The company’s vision broadly complies with “The 100 Acres Plan,” a 2006 City of Boston zoning document that guides development in Fort Point. Related’s project would devote about one-third of its 1.1 million square feet to housing. It would bring retail and public space to the ground floors, and it would include a park that links A Street to the waterfront.

 

But Related also wants to make some tweaks to what the 100 Acres Plan envisions for the site, Faber said, to reflect changes in the market and the city since the 100 Acres Plan was written more than a decade ago.

 

Instead of four buildings on the site, as originally planned, there would be three, with two of them rising as high as 180 feet. They would be aligned differently than first envisioned, to create more pedestrian pathways and minimize construction directly above the Ted Williams Tunnel, which cuts beneath the site. There would be more green space and less parking. And there would be a 5-foot grade designed to protect both the low-lying site and its surroundings from rising waters without feeling like the waterfront is walled off.

 

“The infrastructure that protects the neighborhood also connects it to the water,” said Elie Gamburg, a director at architecture firm KPF, which is designing the project. “If we succeed with this, people will feel like they have this great promenade, not a shiny new wall.”

 

Earlier this year, Related Beal won a fierce bidding war for the site, which Gillette — and then Procter & Gamble, its parent — had long used as employee parking and as a sort of buffer for the company’s razor manufacturing plant next door. But after selling two warehouses and some of its parking for GE’s planned — and since scuttled — headquarters on Necco Court in 2016, P&G decided to put the larger site on the market.

 

It sits in a corridor that is exploding with growth, driven by tech and life science companies that want to be near downtown, the Seaport District, and South Station. Amazon last year opened a new office on Melcher Street, while GE is wrapping up work on its scaled-down headquarters complex. Life science developer Alexandria Real Estate Equities and National Development have purchased the site where GE had received permits for a 12-story headquarters tower and a neighboring parking garage.

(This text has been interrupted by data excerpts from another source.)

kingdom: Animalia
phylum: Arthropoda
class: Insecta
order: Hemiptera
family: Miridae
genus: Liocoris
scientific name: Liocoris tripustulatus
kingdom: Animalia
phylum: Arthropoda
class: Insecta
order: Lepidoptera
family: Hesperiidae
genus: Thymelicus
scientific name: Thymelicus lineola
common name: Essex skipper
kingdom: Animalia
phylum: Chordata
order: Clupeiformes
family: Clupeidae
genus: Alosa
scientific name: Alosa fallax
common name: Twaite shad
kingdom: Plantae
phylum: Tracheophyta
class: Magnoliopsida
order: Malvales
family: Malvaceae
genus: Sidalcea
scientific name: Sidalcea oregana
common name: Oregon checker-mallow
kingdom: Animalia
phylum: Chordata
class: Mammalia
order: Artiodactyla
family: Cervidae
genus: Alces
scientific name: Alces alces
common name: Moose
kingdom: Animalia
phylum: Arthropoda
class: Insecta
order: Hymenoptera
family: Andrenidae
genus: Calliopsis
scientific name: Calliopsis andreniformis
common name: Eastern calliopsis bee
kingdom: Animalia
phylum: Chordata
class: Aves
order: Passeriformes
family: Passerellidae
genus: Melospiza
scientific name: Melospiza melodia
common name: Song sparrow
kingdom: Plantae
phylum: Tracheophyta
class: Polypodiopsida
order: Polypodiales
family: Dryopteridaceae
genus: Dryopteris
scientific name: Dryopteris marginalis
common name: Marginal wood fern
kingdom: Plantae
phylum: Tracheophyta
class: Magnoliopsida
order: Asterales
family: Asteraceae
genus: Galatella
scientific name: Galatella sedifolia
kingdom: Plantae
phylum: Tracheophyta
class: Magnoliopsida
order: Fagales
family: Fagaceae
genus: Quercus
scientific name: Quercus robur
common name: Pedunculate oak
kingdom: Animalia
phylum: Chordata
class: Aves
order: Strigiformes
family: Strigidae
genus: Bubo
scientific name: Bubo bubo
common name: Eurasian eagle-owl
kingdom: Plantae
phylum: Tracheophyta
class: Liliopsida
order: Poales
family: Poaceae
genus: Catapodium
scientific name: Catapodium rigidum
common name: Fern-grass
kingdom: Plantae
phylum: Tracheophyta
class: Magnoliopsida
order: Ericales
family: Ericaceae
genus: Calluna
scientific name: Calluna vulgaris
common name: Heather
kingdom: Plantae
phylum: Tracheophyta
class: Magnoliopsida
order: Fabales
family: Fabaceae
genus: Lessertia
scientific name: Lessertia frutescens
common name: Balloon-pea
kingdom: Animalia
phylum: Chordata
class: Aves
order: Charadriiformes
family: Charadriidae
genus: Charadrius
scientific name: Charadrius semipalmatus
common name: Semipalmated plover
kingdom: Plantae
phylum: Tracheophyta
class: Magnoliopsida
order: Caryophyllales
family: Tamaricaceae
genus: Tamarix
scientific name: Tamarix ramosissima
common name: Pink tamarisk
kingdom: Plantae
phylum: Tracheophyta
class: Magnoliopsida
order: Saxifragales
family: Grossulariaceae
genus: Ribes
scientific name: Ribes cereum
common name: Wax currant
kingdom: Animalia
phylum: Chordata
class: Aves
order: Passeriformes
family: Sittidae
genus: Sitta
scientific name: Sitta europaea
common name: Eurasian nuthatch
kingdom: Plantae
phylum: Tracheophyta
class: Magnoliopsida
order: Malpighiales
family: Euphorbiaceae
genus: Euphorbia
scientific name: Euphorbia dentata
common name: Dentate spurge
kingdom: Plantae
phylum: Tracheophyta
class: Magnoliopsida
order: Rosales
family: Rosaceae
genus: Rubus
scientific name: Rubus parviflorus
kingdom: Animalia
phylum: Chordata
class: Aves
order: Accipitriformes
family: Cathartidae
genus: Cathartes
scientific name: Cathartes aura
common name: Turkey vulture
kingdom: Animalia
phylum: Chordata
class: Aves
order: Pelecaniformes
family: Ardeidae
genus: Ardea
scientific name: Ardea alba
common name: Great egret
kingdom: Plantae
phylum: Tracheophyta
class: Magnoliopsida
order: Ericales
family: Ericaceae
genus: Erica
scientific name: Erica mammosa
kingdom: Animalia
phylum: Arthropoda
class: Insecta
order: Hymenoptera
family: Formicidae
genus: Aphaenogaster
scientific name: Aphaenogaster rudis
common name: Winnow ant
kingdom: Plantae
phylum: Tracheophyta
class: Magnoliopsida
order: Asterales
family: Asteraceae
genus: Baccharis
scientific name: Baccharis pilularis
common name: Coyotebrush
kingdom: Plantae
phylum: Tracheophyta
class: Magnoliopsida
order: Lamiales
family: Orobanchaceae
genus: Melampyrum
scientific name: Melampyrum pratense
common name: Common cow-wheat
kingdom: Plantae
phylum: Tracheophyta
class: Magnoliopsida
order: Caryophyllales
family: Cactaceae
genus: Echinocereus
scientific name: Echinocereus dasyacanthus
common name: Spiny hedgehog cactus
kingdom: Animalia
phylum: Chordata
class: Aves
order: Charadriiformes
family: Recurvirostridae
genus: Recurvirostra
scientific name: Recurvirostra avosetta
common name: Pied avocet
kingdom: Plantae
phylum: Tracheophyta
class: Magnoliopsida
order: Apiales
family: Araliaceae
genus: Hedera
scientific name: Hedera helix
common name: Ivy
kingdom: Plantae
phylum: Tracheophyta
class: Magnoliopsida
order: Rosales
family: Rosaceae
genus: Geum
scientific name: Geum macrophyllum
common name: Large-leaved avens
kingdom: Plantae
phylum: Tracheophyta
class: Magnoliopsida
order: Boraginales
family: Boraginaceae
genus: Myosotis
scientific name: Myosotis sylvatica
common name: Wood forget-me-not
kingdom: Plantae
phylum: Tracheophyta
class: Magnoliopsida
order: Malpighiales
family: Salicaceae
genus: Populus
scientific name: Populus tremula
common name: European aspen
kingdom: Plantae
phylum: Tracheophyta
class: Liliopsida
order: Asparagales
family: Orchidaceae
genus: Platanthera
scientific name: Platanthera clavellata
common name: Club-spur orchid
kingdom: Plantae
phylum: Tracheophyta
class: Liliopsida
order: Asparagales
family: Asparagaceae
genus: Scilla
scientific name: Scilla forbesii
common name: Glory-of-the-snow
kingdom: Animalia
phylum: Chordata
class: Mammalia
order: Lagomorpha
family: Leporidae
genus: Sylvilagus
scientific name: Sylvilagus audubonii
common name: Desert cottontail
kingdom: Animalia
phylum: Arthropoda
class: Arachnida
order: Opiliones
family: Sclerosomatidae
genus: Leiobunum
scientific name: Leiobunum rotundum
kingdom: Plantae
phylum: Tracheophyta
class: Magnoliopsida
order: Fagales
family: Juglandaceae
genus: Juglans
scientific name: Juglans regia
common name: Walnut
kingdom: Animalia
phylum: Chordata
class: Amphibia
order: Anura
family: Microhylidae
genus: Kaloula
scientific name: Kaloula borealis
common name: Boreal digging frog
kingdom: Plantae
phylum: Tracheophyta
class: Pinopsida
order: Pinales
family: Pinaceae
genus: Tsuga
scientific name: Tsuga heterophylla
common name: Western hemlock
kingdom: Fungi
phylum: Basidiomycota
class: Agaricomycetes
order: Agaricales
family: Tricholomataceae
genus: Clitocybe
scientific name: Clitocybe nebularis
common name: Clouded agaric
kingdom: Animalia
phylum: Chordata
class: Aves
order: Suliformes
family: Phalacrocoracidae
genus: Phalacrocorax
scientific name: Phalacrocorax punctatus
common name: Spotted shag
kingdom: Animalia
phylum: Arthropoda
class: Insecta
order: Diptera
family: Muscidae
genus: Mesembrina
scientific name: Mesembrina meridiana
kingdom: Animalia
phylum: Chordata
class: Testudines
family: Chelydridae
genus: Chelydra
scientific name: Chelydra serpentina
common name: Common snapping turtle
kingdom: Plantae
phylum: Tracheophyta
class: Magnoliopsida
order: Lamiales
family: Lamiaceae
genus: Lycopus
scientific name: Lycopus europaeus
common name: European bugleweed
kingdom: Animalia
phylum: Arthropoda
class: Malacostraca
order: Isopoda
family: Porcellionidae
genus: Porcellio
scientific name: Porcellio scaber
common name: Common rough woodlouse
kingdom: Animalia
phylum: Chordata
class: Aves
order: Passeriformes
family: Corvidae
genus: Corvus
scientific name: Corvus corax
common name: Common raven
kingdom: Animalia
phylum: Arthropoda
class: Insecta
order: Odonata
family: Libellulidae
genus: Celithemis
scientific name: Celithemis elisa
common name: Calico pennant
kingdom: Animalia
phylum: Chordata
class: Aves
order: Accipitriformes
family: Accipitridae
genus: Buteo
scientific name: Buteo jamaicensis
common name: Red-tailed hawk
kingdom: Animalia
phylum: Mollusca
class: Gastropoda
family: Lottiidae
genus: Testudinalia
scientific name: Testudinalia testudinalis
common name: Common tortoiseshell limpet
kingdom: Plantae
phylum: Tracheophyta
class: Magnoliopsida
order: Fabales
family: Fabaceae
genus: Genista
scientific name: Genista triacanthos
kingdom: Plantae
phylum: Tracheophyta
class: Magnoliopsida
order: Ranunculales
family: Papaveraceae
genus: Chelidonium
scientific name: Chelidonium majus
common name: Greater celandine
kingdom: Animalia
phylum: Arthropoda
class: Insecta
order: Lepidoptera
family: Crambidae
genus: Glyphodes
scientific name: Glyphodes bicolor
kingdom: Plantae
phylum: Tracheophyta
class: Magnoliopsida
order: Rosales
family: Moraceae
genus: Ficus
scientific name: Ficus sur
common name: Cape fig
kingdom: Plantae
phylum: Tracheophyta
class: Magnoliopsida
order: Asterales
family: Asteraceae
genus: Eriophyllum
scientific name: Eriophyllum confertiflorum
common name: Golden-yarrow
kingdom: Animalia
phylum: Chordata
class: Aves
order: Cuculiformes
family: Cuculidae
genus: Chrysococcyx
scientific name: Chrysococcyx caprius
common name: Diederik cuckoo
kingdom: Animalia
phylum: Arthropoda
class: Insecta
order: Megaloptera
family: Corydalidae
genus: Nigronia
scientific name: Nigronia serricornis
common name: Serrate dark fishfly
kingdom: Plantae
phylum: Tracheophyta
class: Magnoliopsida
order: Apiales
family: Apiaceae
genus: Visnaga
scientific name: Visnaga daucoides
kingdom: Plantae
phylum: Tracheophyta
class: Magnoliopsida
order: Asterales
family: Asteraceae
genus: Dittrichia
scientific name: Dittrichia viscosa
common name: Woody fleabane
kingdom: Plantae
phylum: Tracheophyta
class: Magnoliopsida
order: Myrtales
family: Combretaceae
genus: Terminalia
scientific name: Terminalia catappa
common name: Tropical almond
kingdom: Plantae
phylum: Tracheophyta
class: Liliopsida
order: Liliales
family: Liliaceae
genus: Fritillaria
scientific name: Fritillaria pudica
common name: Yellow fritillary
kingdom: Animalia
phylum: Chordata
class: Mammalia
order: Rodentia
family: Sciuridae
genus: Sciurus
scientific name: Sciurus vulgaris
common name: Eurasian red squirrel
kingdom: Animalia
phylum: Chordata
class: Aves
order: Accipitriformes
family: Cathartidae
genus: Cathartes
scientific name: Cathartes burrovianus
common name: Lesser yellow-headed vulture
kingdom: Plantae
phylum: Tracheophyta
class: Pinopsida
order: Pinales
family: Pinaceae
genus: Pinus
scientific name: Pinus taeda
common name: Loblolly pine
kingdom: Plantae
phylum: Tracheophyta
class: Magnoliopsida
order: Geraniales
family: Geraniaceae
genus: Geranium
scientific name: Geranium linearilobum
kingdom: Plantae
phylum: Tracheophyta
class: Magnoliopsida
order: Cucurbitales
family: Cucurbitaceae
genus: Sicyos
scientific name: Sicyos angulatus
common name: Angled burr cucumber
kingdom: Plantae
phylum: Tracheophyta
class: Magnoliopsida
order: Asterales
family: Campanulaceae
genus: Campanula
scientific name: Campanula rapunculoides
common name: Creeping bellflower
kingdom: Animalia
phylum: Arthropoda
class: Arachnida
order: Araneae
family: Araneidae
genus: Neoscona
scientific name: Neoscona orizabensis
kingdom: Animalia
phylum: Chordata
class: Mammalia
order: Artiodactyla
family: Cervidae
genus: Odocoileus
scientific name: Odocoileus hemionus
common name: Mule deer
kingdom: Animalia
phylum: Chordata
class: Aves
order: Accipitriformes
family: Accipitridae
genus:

And several life science lab buildings have been proposed on A Street, closer to the MBTA’s Broadway Station.

 

Related Beal, Faber said, is confident it will be able to lease both the lab building — 400,000 square feet — and a midrise office building — 334,000 square feet — it wants to put on the site. It hasn’t decided whether the 18-story residential building will be for apartments or condominiums, he said.